▼

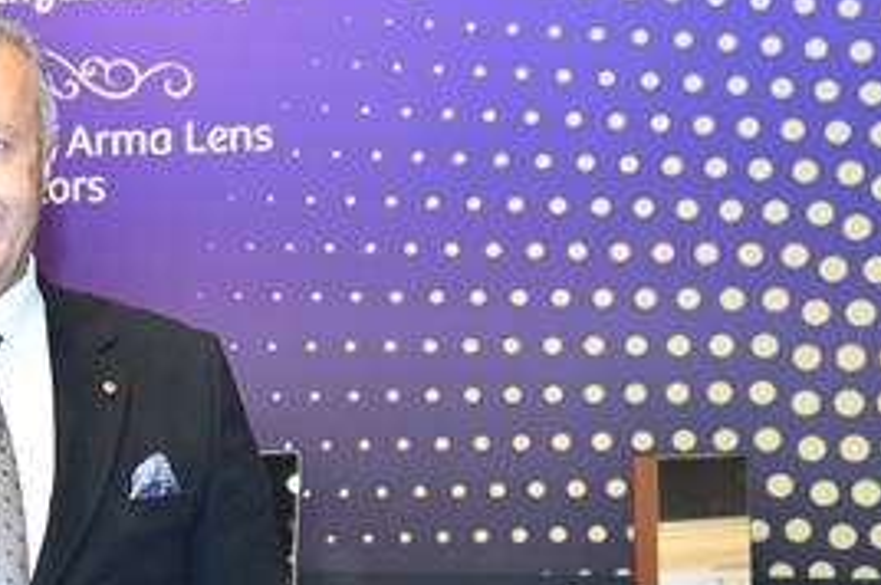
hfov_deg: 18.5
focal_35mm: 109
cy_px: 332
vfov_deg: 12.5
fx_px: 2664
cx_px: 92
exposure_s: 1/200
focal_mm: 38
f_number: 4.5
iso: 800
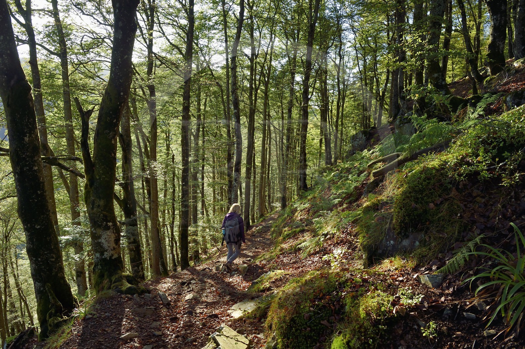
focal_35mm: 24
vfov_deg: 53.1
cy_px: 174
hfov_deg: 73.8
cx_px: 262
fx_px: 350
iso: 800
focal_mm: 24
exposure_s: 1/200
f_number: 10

▲
▼

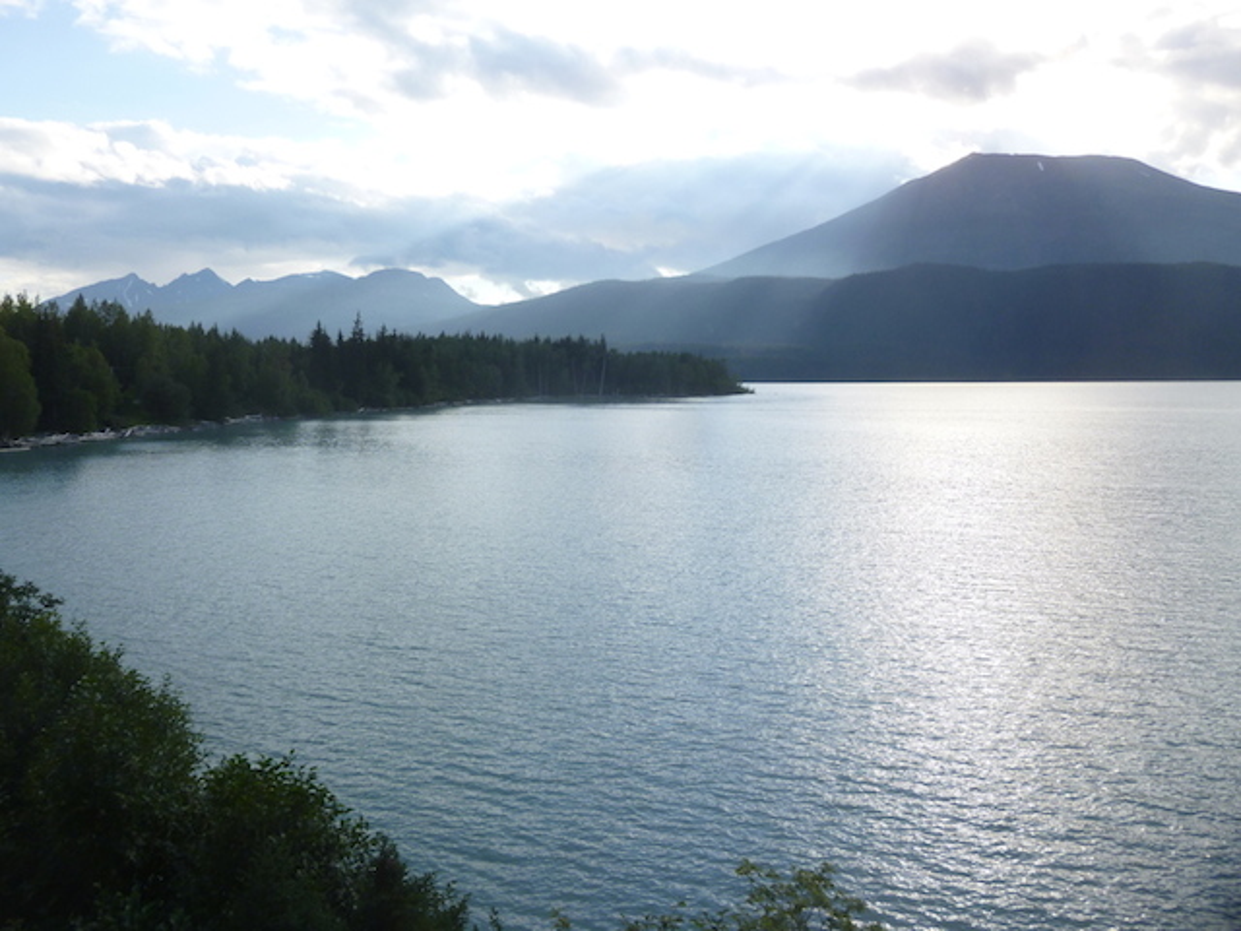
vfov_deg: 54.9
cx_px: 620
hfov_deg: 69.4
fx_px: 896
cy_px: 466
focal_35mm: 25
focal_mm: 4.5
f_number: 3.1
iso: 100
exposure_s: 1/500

▲
▼

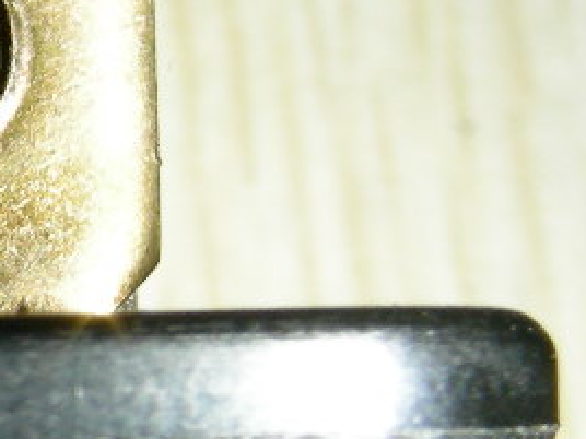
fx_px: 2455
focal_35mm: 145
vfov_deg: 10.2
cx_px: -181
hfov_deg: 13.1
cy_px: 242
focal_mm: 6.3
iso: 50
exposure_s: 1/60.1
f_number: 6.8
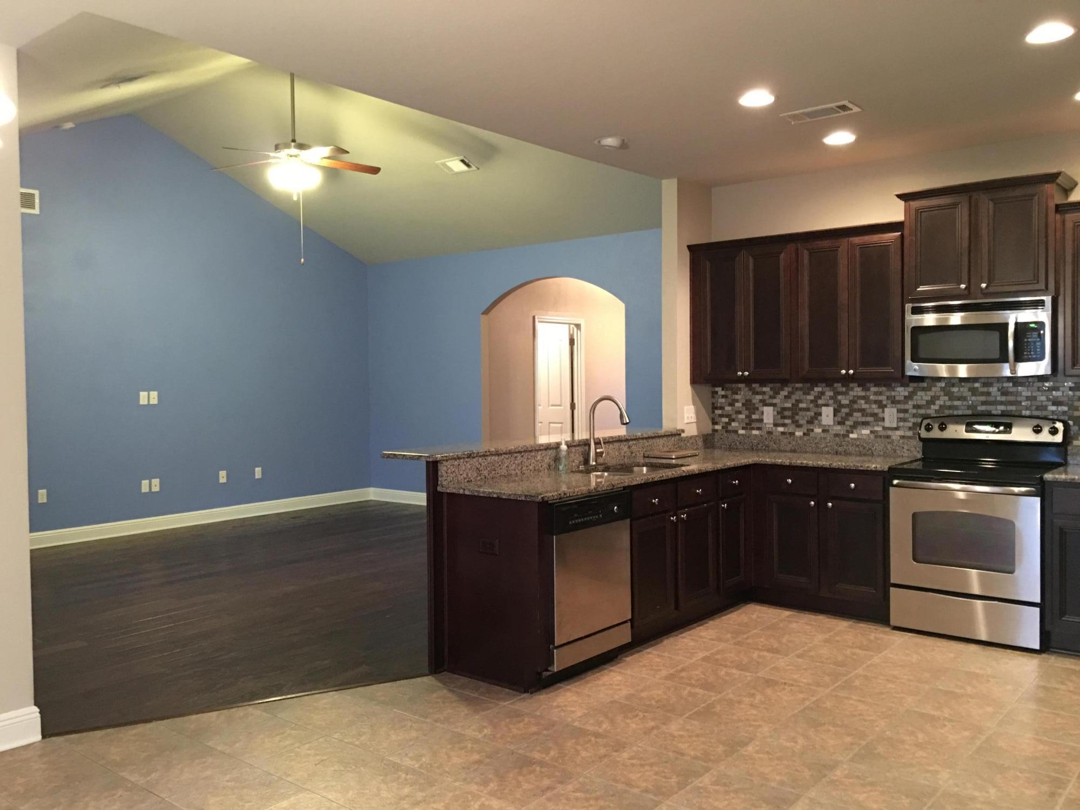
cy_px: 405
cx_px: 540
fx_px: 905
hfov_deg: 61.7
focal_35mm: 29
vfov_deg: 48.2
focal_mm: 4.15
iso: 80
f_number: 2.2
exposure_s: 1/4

▲

- _TASK_: Would you print, exactly as written, every line above from the one holding "vfov_deg: 54.9" through the one holding "exposure_s: 1/500", with both included and no other lines?

- _SOLUTION FOR THIS TASK_:
vfov_deg: 54.9
cx_px: 620
hfov_deg: 69.4
fx_px: 896
cy_px: 466
focal_35mm: 25
focal_mm: 4.5
f_number: 3.1
iso: 100
exposure_s: 1/500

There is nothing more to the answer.